:: Working data ::
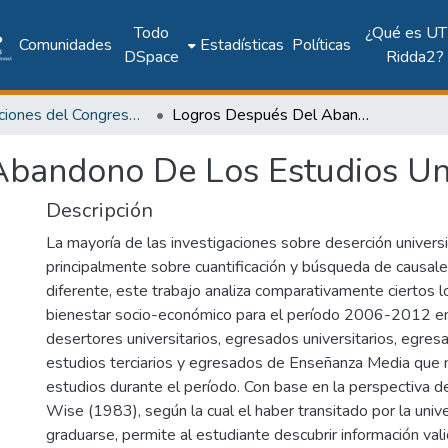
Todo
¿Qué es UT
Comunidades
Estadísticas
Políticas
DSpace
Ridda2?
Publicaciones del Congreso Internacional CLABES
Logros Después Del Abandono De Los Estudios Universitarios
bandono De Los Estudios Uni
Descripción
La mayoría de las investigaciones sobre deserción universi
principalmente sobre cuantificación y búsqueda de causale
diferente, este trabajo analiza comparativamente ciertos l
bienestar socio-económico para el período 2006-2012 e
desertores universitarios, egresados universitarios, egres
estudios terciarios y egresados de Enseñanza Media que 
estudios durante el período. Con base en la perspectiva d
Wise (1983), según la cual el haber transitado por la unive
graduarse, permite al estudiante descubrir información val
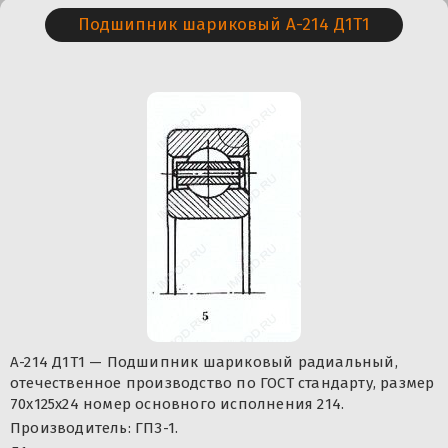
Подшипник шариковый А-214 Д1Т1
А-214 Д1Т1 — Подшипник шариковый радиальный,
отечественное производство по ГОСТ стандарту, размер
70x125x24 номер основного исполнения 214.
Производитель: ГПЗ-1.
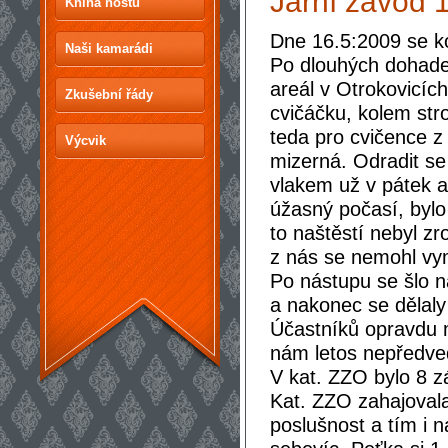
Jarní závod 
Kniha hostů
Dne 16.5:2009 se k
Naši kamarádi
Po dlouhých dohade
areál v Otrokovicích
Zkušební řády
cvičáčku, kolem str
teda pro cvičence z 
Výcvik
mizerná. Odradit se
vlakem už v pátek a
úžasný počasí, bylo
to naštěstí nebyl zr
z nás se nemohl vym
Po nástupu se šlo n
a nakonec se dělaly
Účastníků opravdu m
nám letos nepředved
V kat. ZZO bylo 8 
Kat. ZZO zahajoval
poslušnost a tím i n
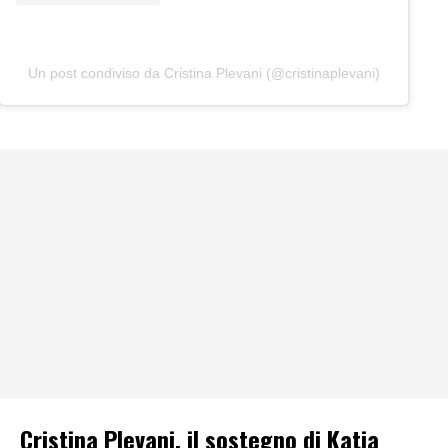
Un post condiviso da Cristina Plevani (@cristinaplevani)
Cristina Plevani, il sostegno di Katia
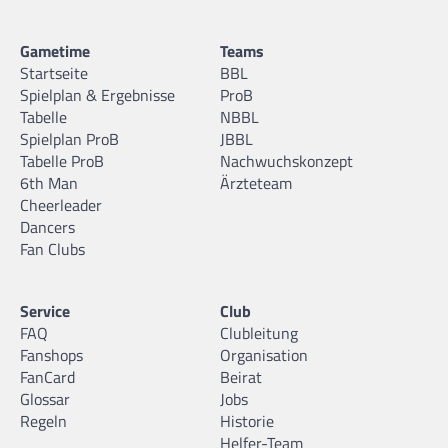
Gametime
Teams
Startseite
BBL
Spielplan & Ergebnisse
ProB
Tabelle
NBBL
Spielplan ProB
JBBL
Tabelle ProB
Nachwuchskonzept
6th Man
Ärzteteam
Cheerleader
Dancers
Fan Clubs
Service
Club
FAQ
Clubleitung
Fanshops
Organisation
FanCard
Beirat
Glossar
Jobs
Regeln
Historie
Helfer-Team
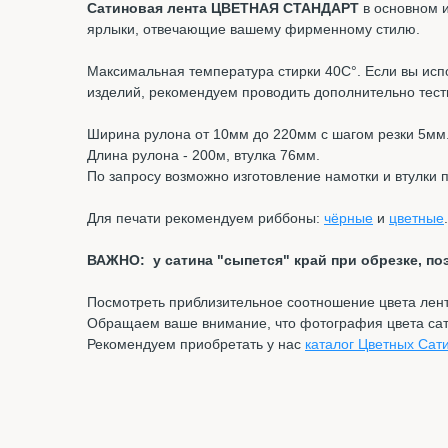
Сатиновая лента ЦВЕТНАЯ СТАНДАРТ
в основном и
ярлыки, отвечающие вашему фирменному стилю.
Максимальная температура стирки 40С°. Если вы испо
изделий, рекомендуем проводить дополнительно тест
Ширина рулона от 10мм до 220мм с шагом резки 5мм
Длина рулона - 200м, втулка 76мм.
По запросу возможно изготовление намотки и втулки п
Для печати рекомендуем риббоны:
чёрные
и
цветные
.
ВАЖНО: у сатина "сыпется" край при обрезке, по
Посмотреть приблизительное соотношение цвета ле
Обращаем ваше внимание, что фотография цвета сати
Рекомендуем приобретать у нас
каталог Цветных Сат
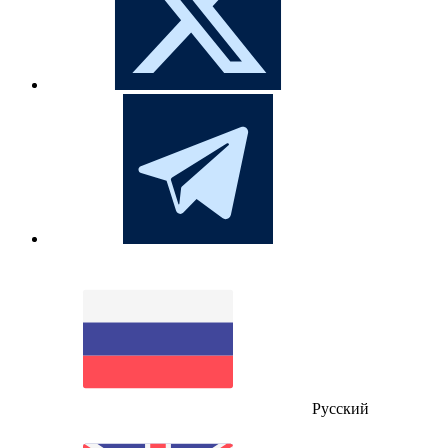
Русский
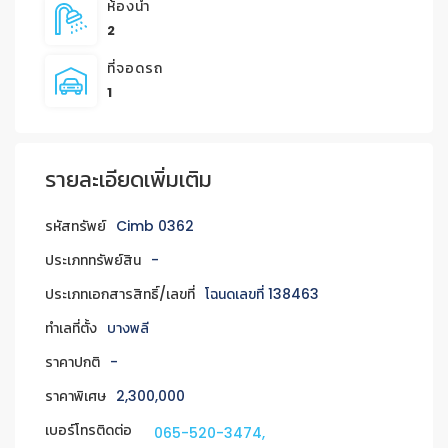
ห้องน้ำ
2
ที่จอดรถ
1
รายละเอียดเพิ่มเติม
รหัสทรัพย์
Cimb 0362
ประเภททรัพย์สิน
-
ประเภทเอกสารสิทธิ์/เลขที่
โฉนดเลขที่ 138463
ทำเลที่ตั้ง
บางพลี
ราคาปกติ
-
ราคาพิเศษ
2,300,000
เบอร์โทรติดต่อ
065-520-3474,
:::
:: Working data ::
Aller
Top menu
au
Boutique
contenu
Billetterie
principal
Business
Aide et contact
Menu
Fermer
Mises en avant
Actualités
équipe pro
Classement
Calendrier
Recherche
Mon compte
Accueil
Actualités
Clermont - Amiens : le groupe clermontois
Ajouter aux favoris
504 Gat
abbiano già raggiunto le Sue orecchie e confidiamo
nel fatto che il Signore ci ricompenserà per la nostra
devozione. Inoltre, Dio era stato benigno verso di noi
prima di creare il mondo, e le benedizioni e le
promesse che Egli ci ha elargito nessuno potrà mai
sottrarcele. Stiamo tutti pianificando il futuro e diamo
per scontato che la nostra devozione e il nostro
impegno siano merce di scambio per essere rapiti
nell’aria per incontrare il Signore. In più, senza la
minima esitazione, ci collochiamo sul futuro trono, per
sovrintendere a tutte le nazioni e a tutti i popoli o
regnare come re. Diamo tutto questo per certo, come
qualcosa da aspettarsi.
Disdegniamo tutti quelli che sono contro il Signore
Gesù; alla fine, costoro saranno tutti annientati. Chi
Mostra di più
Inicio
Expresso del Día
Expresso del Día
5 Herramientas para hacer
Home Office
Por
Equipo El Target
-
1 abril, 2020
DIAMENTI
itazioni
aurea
:::
Task to complete:
Count the lines in the records that contain the string "Plevani". Reply with the number alone.

Expected output:
2